▶ [Task requirements]:
Where the string "спине" shows up in a line of the records, copy that line.
+ + +
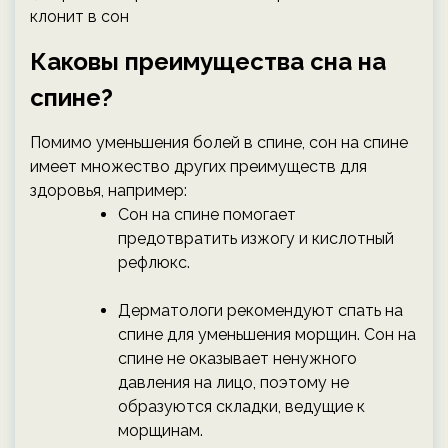
клонит в сон
Каковы преимущества сна на
спине?
Помимо уменьшения болей в спине, сон на спине
имеет множество других преимуществ для
здоровья, например:
Сон на спине помогает
предотвратить изжогу и кислотный
рефлюкс.
Дерматологи рекомендуют спать на
спине для уменьшения морщин. Сон на
спине не оказывает ненужного
давления на лицо, поэтому не
образуются складки, ведущие к
морщинам.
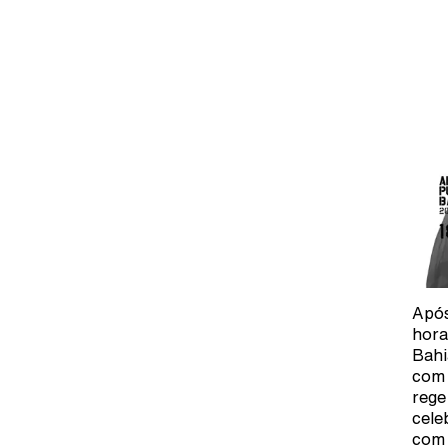
Após
hora
Bahi
com 
rege
cele
com 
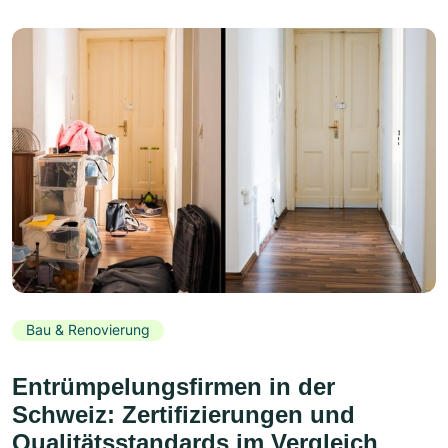
Bau & Renovierung
Entrümpelungsfirmen in der
Schweiz: Zertifizierungen und
Qualitätsstandards im Vergleich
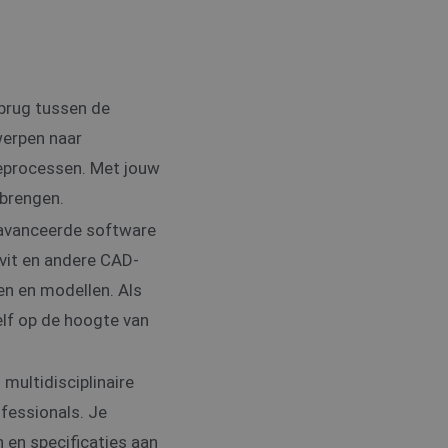
 brug tussen de
werpen naar
ieprocessen. Met jouw
 brengen.
avanceerde software
vit en andere CAD-
en en modellen. Als
elf op de hoogte van
multidisciplinaire
fessionals. Je
en specificaties aan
+ + +
▶ [Output for this task]:
спине?
Помимо уменьшения болей в спине, сон на спине
Сон на спине помогает
спине для уменьшения морщин. Сон на
спине не оказывает ненужного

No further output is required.